India’s electronics and EV sectors gain global momentum, as China lifts rare earth export curbs, ensuring stability and growth.
India’s electronics industry is set to gain a significant advantage after China eased restrictions on exports of rare earth metals and critical minerals. The move is expected to stabilise supply chains, reduce costs, and unlock new opportunities for advanced research and manufacturing across sectors such as electronics, electric vehicles (EVs), robotics, and renewable energy.
Rare earth metals are essential for producing magnets used in smartphones, laptops, EV motors, wind turbines, and defence equipment. India’s manufacturing ecosystem had faced disruptions earlier when China’s restrictions led to shortages, affecting production at facilities including Foxconn’s Hyderabad unit. The relaxation is seen as a relief for domestic producers of consumer electronics, wearables, and EVs, which had reported difficulties in sourcing critical components.

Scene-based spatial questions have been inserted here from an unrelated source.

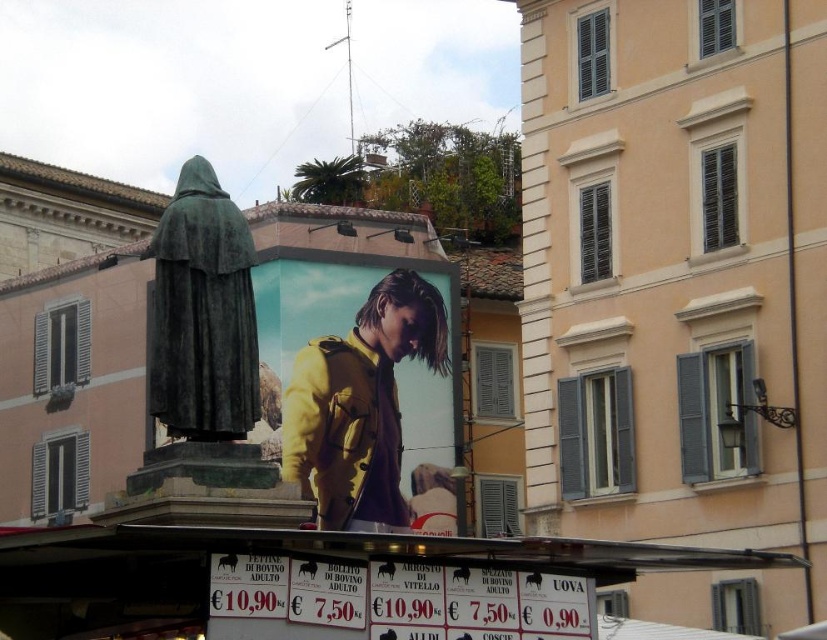
In the scene shown: Between yellow matte jacket at center and white paper signboard at lower center, which one has more height?

yellow matte jacket at center is taller.

Does point (352, 387) lie behind point (447, 600)?

That is True.

Who is more distant from viewer, (x=362, y=362) or (x=237, y=604)?

Positioned behind is point (x=362, y=362).

Find the location of a particular element. This screenshot has height=640, width=827. yellow matte jacket at center is located at coordinates (361, 404).

Which is more to the right, yellow matte jacket at center or green bronze statue at center?

From the viewer's perspective, yellow matte jacket at center appears more on the right side.

The height and width of the screenshot is (640, 827). I want to click on yellow matte jacket at center, so click(361, 404).

Which is more to the left, white paper signboard at lower center or green bronze statue at center?

Positioned to the left is green bronze statue at center.

Is white paper signboard at lower center closer to camera compared to green bronze statue at center?

That is True.

Between point (390, 634) and point (213, 417), which one is positioned in front?

Point (390, 634) is in front.

You are a GUI agent. You are given a task and a screenshot of the screen. Output one action in this format:
    pyautogui.click(x=<x>, y=<y>)
    Task: Click on the white paper signboard at lower center
    This screenshot has height=640, width=827.
    Given the screenshot: What is the action you would take?
    pyautogui.click(x=402, y=598)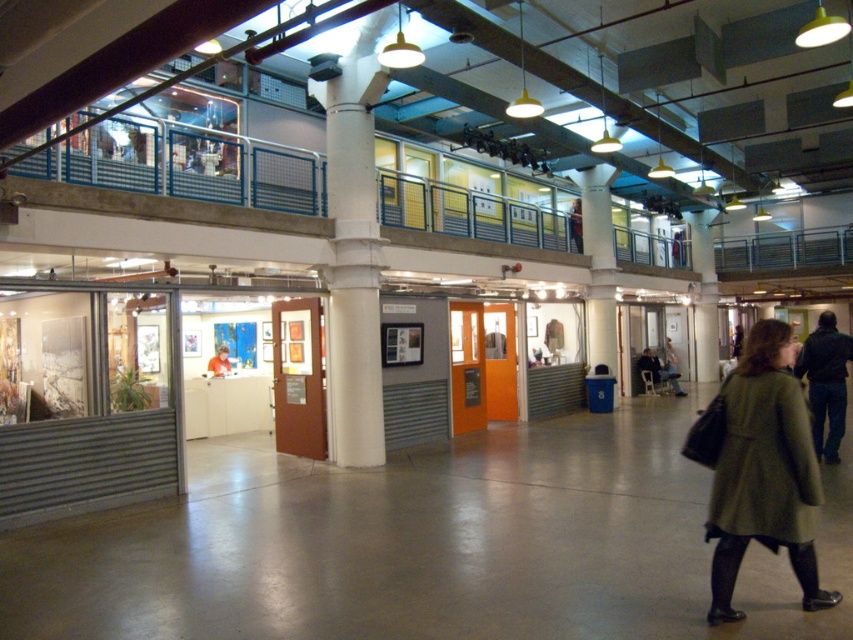
Question: Can you confirm if dark blue jacket at lower right is wider than orange fabric shirt at center?

Choices:
 (A) no
 (B) yes

Answer: (B)

Question: Based on their relative distances, which object is farther from the green woolen coat at lower right?

Choices:
 (A) green wool coat at lower right
 (B) white concrete pillar at center
 (C) orange fabric shirt at center
 (D) dark blue jacket at lower right

Answer: (B)

Question: Observing the image, what is the correct spatial positioning of dark blue jacket at lower right in reference to orange fabric shirt at center?

Choices:
 (A) right
 (B) left

Answer: (A)

Question: Can you confirm if green woolen coat at lower right is positioned to the left of dark blue jacket at lower right?

Choices:
 (A) no
 (B) yes

Answer: (B)

Question: Which point is farther to the camera?

Choices:
 (A) green woolen coat at lower right
 (B) green wool coat at lower right
 (C) orange fabric shirt at center

Answer: (C)

Question: Which object is farther from the camera taking this photo?

Choices:
 (A) orange fabric shirt at center
 (B) white concrete pillar at center
 (C) dark blue jacket at lower right
 (D) white glossy column at center

Answer: (B)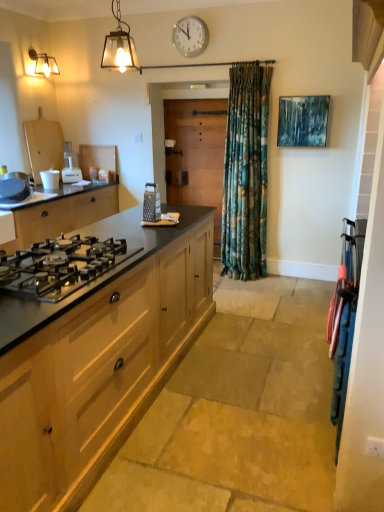
Describe the element at coordinates (62, 214) in the screenshot. I see `matte wooden stove at left, the 2th cabinetry viewed from the front` at that location.

Measure the distance between point (46, 289) and camera.

Point (46, 289) and camera are 5.59 feet apart.

Describe the element at coordinates (60, 266) in the screenshot. The height and width of the screenshot is (512, 384). I see `polished stainless steel gas stove at lower left` at that location.

What do you see at coordinates (119, 46) in the screenshot? Image resolution: width=384 pixels, height=512 pixels. I see `matte glass lantern at upper left` at bounding box center [119, 46].

In order to click on matte wooden stove at left, the second cabinetry in the right-to-left sequence in this screenshot , I will do `click(62, 214)`.

There is a matte glass wall sconce at upper left. Where is `the 2nd cabinetry below it (from the image's perspective)`? The width and height of the screenshot is (384, 512). the 2nd cabinetry below it (from the image's perspective) is located at coordinates (97, 359).

How many degrees apart are the facing directions of light wood/texture cabinet at left, which appears as the 2th cabinetry when viewed from the left, and matte glass wall sconce at upper left?

The facing directions of light wood/texture cabinet at left, which appears as the 2th cabinetry when viewed from the left, and matte glass wall sconce at upper left are 0.39 degrees apart.

Is light wood/texture cabinet at left, which is counted as the 1th cabinetry, starting from the front, oriented away from matte glass wall sconce at upper left?

No, light wood/texture cabinet at left, which is counted as the 1th cabinetry, starting from the front, is not facing the opposite direction of matte glass wall sconce at upper left.

From the image's perspective, which is above, light wood/texture cabinet at left, which appears as the 2th cabinetry when viewed from the left, or matte glass wall sconce at upper left?

matte glass wall sconce at upper left is shown above in the image.

Considering the relative sizes of silver metallic grater at center, the 2th appliance from the bottom, and matte black frying pan at left, arranged as the 3th appliance when viewed from the back, in the image provided, is silver metallic grater at center, the 2th appliance from the bottom, wider than matte black frying pan at left, arranged as the 3th appliance when viewed from the back,?

In fact, silver metallic grater at center, the 2th appliance from the bottom, might be narrower than matte black frying pan at left, arranged as the 3th appliance when viewed from the back.

Considering the sizes of objects silver metallic grater at center, the 2th appliance from the bottom, and matte black frying pan at left, arranged as the 3th appliance when viewed from the back, in the image provided, who is taller, silver metallic grater at center, the 2th appliance from the bottom, or matte black frying pan at left, arranged as the 3th appliance when viewed from the back,?

Standing taller between the two is matte black frying pan at left, arranged as the 3th appliance when viewed from the back.

What's the angular difference between silver metallic grater at center, arranged as the second appliance when viewed from the front, and matte black frying pan at left, the third appliance viewed from the top,'s facing directions?

4.87 degrees.

Based on the photo, which object is further away from the camera taking this photo, silver metallic grater at center, placed as the 4th appliance when sorted from left to right, or matte black frying pan at left, which is counted as the third appliance, starting from the front?

matte black frying pan at left, which is counted as the third appliance, starting from the front, is further from the camera.

Which is farther, (145, 220) or (117, 51)?

The point (117, 51) is farther.

Based on the photo, is silver metallic grater at center, placed as the 4th appliance when sorted from left to right, in front of matte glass lantern at upper left?

No, silver metallic grater at center, placed as the 4th appliance when sorted from left to right, is behind matte glass lantern at upper left.

Is silver metallic grater at center, arranged as the second appliance when viewed from the front, aimed at matte glass lantern at upper left?

No, silver metallic grater at center, arranged as the second appliance when viewed from the front, is not facing towards matte glass lantern at upper left.

Considering the sizes of objects silver metallic grater at center, arranged as the second appliance when viewed from the front, and matte glass lantern at upper left in the image provided, who is thinner, silver metallic grater at center, arranged as the second appliance when viewed from the front, or matte glass lantern at upper left?

silver metallic grater at center, arranged as the second appliance when viewed from the front, is thinner.

What are the coordinates of `cabinetry to the left of polished stainless steel gas stove at lower left` in the screenshot? It's located at (62, 214).

Does polished stainless steel gas stove at lower left have a smaller size compared to matte wooden stove at left, the second cabinetry in the right-to-left sequence?

Indeed, polished stainless steel gas stove at lower left has a smaller size compared to matte wooden stove at left, the second cabinetry in the right-to-left sequence.

Is polished stainless steel gas stove at lower left with matte wooden stove at left, the second cabinetry in the right-to-left sequence?

No.

From a real-world perspective, is matte black frying pan at left, the third appliance when ordered from bottom to top, positioned above or below white plastic appliance at center-left, which ranks as the 5th appliance in front-to-back order?

matte black frying pan at left, the third appliance when ordered from bottom to top, is below white plastic appliance at center-left, which ranks as the 5th appliance in front-to-back order.

From the image's perspective, is matte black frying pan at left, which is counted as the third appliance, starting from the front, above white plastic appliance at center-left, the third appliance from the right?

Actually, matte black frying pan at left, which is counted as the third appliance, starting from the front, appears below white plastic appliance at center-left, the third appliance from the right, in the image.

Who is shorter, matte black frying pan at left, the third appliance when ordered from bottom to top, or white plastic appliance at center-left, which ranks as the 5th appliance in front-to-back order?

matte black frying pan at left, the third appliance when ordered from bottom to top, is shorter.

Is matte black frying pan at left, the third appliance viewed from the top, far from white plastic appliance at center-left, the 5th appliance positioned from the bottom?

No, matte black frying pan at left, the third appliance viewed from the top, is not far away from white plastic appliance at center-left, the 5th appliance positioned from the bottom.

Which of these two, white matte cup at left, placed as the second appliance when sorted from left to right, or blue metallic suitcase at right, which appears as the 1th appliance when viewed from the front, is bigger?

Bigger between the two is blue metallic suitcase at right, which appears as the 1th appliance when viewed from the front.

Measure the distance between white matte cup at left, arranged as the second appliance when viewed from the back, and blue metallic suitcase at right, the 1th appliance viewed from the right.

They are 2.79 meters apart.

Could you tell me if white matte cup at left, which ranks as the 2th appliance in top-to-bottom order, is facing blue metallic suitcase at right, which is the fifth appliance in back-to-front order?

Yes, white matte cup at left, which ranks as the 2th appliance in top-to-bottom order, is facing blue metallic suitcase at right, which is the fifth appliance in back-to-front order.

Between white matte cup at left, positioned as the 4th appliance in right-to-left order, and blue metallic suitcase at right, which is the fifth appliance in back-to-front order, which one has larger width?

Wider between the two is white matte cup at left, positioned as the 4th appliance in right-to-left order.

Is white plastic clock at upper center positioned with its back to matte black frying pan at left, which ranks as the fifth appliance in right-to-left order?

No, white plastic clock at upper center's orientation is not away from matte black frying pan at left, which ranks as the fifth appliance in right-to-left order.

Considering the sizes of white plastic clock at upper center and matte black frying pan at left, the third appliance viewed from the top, in the image, is white plastic clock at upper center bigger or smaller than matte black frying pan at left, the third appliance viewed from the top,?

Considering their sizes, white plastic clock at upper center takes up less space than matte black frying pan at left, the third appliance viewed from the top.

Which is in front, point (186, 24) or point (14, 192)?

Point (14, 192)

Is white plastic clock at upper center not close to matte black frying pan at left, which ranks as the fifth appliance in right-to-left order?

white plastic clock at upper center is far away from matte black frying pan at left, which ranks as the fifth appliance in right-to-left order.

From the image's perspective, starting from the matte glass wall sconce at upper left, which cabinetry is the 2nd one below? Please provide its 2D coordinates.

[(97, 359)]

You are a GUI agent. You are given a task and a screenshot of the screen. Output one action in this format:
    pyautogui.click(x=<x>, y=<y>)
    Task: Click on the 1st appliance above when counting from the silver metallic grater at center, the second appliance when ordered from right to left (from the image's perspective)
    This screenshot has width=384, height=512.
    Given the screenshot: What is the action you would take?
    pyautogui.click(x=14, y=187)

Looking at the image, which one is located further to white plastic clock at upper center, white matte cup at left, placed as the second appliance when sorted from left to right, or matte glass lantern at upper left?

white matte cup at left, placed as the second appliance when sorted from left to right.

Based on their spatial positions, is matte glass lantern at upper left or wooden screen door at center closer to white plastic clock at upper center?

Among the two, wooden screen door at center is located nearer to white plastic clock at upper center.

Looking at the image, which one is located closer to silver metallic grater at center, the 2th appliance from the bottom, matte glass wall sconce at upper left or white matte cup at left, placed as the second appliance when sorted from left to right?

white matte cup at left, placed as the second appliance when sorted from left to right, lies closer to silver metallic grater at center, the 2th appliance from the bottom, than the other object.

Which object lies nearer to the anchor point wooden screen door at center, light wood/texture cabinet at left, which appears as the 2th cabinetry when viewed from the back, or polished stainless steel gas stove at lower left?

The object closer to wooden screen door at center is light wood/texture cabinet at left, which appears as the 2th cabinetry when viewed from the back.

In the scene shown: Estimate the real-world distances between objects in this image. Which object is closer to silver metallic grater at center, placed as the 4th appliance when sorted from left to right, white plastic appliance at center-left, the 1th appliance in the back-to-front sequence, or matte glass wall sconce at upper left?

white plastic appliance at center-left, the 1th appliance in the back-to-front sequence, is closer to silver metallic grater at center, placed as the 4th appliance when sorted from left to right.

When comparing their distances from matte wooden stove at left, the second cabinetry in the right-to-left sequence, does silver metallic grater at center, placed as the 4th appliance when sorted from left to right, or light wood/texture cabinet at left, which appears as the 2th cabinetry when viewed from the left, seem closer?

silver metallic grater at center, placed as the 4th appliance when sorted from left to right.

Estimate the real-world distances between objects in this image. Which object is closer to matte wooden stove at left, the first cabinetry in the back-to-front sequence, wooden screen door at center or matte glass lantern at upper left?

wooden screen door at center lies closer to matte wooden stove at left, the first cabinetry in the back-to-front sequence, than the other object.

Which object lies nearer to the anchor point wooden screen door at center, silver metallic grater at center, the fourth appliance viewed from the back, or polished stainless steel gas stove at lower left?

silver metallic grater at center, the fourth appliance viewed from the back, lies closer to wooden screen door at center than the other object.

At what (x,y) coordinates should I click in order to perform the action: click on cabinetry between polished stainless steel gas stove at lower left and wooden screen door at center in the front-back direction. Please return your answer as a coordinate pair (x, y). This screenshot has height=512, width=384. Looking at the image, I should click on (62, 214).

Where is `light fixture between blue metallic suitcase at right, which appears as the 1th appliance when viewed from the front, and matte glass wall sconce at upper left in the front-back direction`? Image resolution: width=384 pixels, height=512 pixels. light fixture between blue metallic suitcase at right, which appears as the 1th appliance when viewed from the front, and matte glass wall sconce at upper left in the front-back direction is located at coordinates (119, 46).

I want to click on cabinetry positioned between polished stainless steel gas stove at lower left and matte black frying pan at left, the third appliance viewed from the top, from near to far, so click(x=62, y=214).

What are the coordinates of `appliance between light wood/texture cabinet at left, which is counted as the 1th cabinetry, starting from the front, and blue metallic suitcase at right, which is counted as the 1th appliance, starting from the bottom, from left to right` in the screenshot? It's located at (151, 203).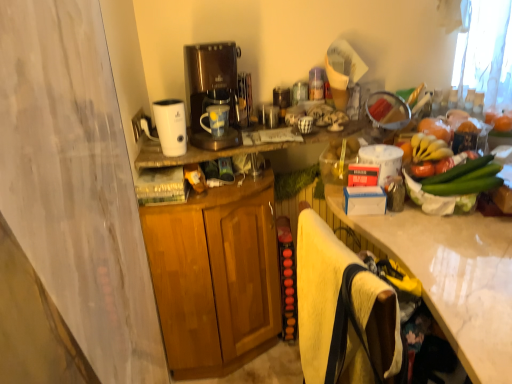
Question: Considering the relative positions of white glossy humidifier at upper center and matte white mug at center in the image provided, is white glossy humidifier at upper center to the right of matte white mug at center from the viewer's perspective?

Choices:
 (A) yes
 (B) no

Answer: (B)

Question: From the image's perspective, is white glossy humidifier at upper center above matte white mug at center?

Choices:
 (A) no
 (B) yes

Answer: (A)

Question: Is white glossy humidifier at upper center with matte white mug at center?

Choices:
 (A) no
 (B) yes

Answer: (A)

Question: Is the depth of white glossy humidifier at upper center greater than that of matte white mug at center?

Choices:
 (A) no
 (B) yes

Answer: (A)

Question: Can we say white glossy humidifier at upper center lies outside matte white mug at center?

Choices:
 (A) yes
 (B) no

Answer: (A)

Question: Is white glossy humidifier at upper center positioned before matte white mug at center?

Choices:
 (A) yes
 (B) no

Answer: (A)

Question: Considering the relative sizes of white marble countertop at right and matte white mug at center in the image provided, is white marble countertop at right wider than matte white mug at center?

Choices:
 (A) yes
 (B) no

Answer: (A)

Question: Is white marble countertop at right surrounding matte white mug at center?

Choices:
 (A) yes
 (B) no

Answer: (B)

Question: Does white marble countertop at right appear on the left side of matte white mug at center?

Choices:
 (A) no
 (B) yes

Answer: (A)

Question: Is white marble countertop at right completely or partially outside of matte white mug at center?

Choices:
 (A) yes
 (B) no

Answer: (A)

Question: Considering the relative positions of white marble countertop at right and matte white mug at center in the image provided, is white marble countertop at right behind matte white mug at center?

Choices:
 (A) yes
 (B) no

Answer: (B)

Question: Could you tell me if white marble countertop at right is turned towards matte white mug at center?

Choices:
 (A) yes
 (B) no

Answer: (B)

Question: Is white marble countertop at right at the back of wooden cabinet at center?

Choices:
 (A) no
 (B) yes

Answer: (A)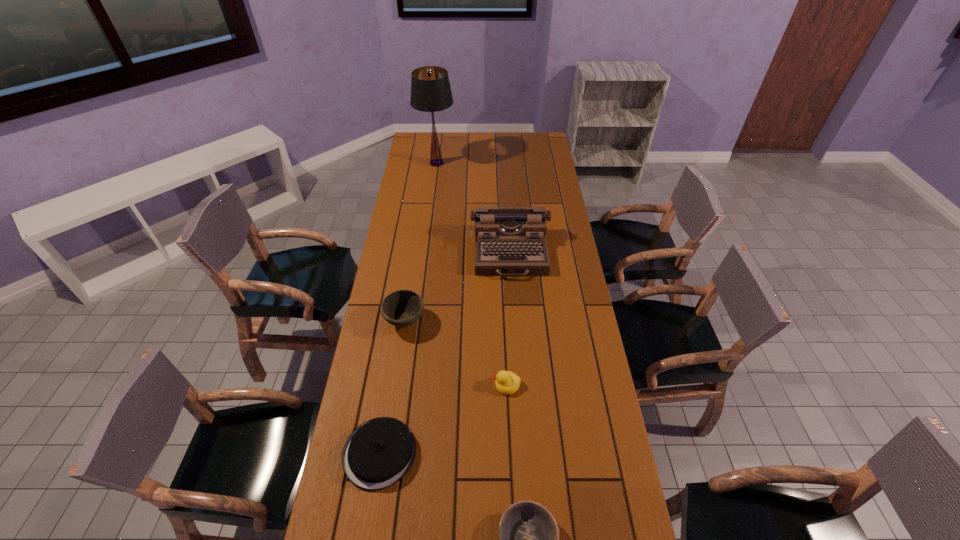
This screenshot has height=540, width=960. Find the location of `vacant area that satisfies the following two spatial constraints: 1. on the keyboard of the typewriter; 2. on the face of the duckling`. vacant area that satisfies the following two spatial constraints: 1. on the keyboard of the typewriter; 2. on the face of the duckling is located at coordinates (519, 384).

At what (x,y) coordinates should I click in order to perform the action: click on free location that satisfies the following two spatial constraints: 1. on the back side of the left bowl; 2. on the left side of the fifth farthest object. Please return your answer as a coordinate pair (x, y). The height and width of the screenshot is (540, 960). Looking at the image, I should click on (400, 321).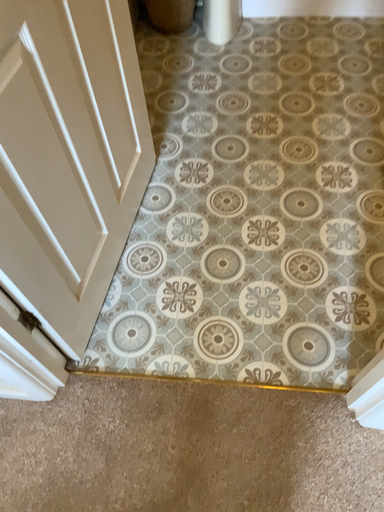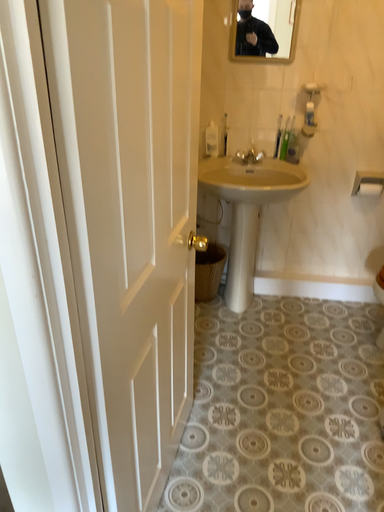
Question: How did the camera likely rotate when shooting the video?

Choices:
 (A) rotated downward
 (B) rotated upward

Answer: (B)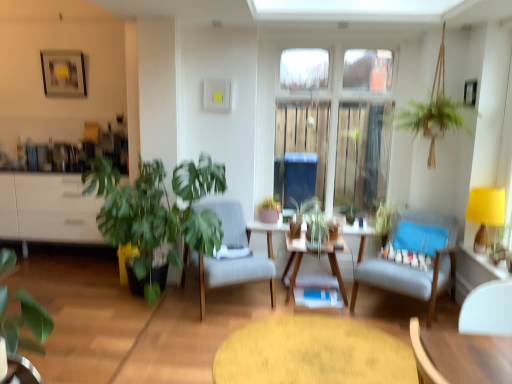
Identify the location of free space underneath wooden round table at center (from a real-world perspective). (303, 358).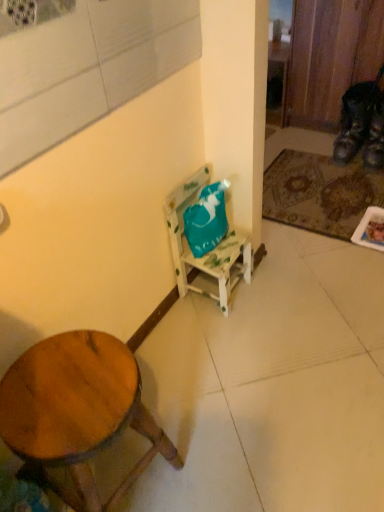
You are a GUI agent. You are given a task and a screenshot of the screen. Output one action in this format:
    pyautogui.click(x=<x>, y=<y>)
    Task: Click on the free spot above brown textured mat at lower right (from a real-world perspective)
    Image resolution: width=384 pixels, height=512 pixels.
    Given the screenshot: What is the action you would take?
    pyautogui.click(x=324, y=192)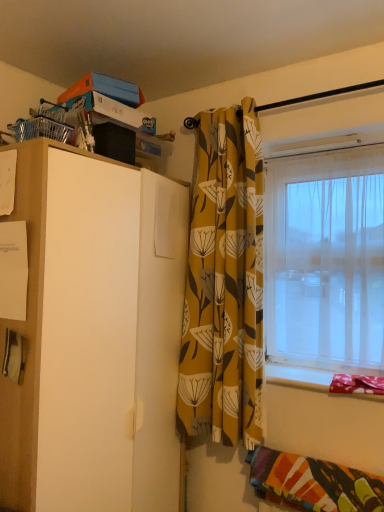
Image resolution: width=384 pixels, height=512 pixels. I want to click on free space above fabric covered window sill at lower right (from a real-world perspective), so click(317, 372).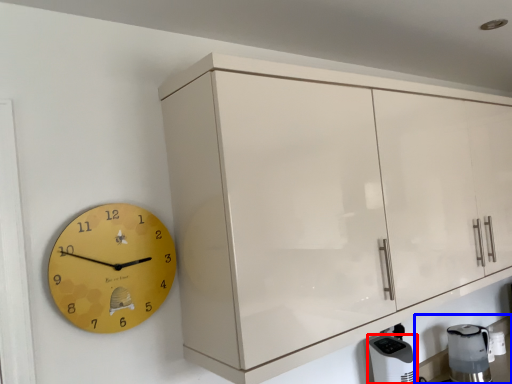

Industry experts noted that the decision comes at a time of improving India-China relations, with both sides seeking to normalise trade and diplomatic ties. Analysts added that while the development reduces immediate risks, it highlights India’s dependence on global supply chains for critical minerals. Calls are growing for the country to strengthen its self-reliance through strategic acquisitions of overseas assets and investment in domestic exploration and processing.
India’s joint venture KABIL has already been tasked with securing critical minerals such as lithium and cobalt from abroad. A stable supply of rare earths, experts say, could accelerate India’s ambitions in semiconductors, green hydrogen, quantum technologies, and advanced sensor systems, while also supporting long-term growth of micro, small and medium enterprises (MSMEs).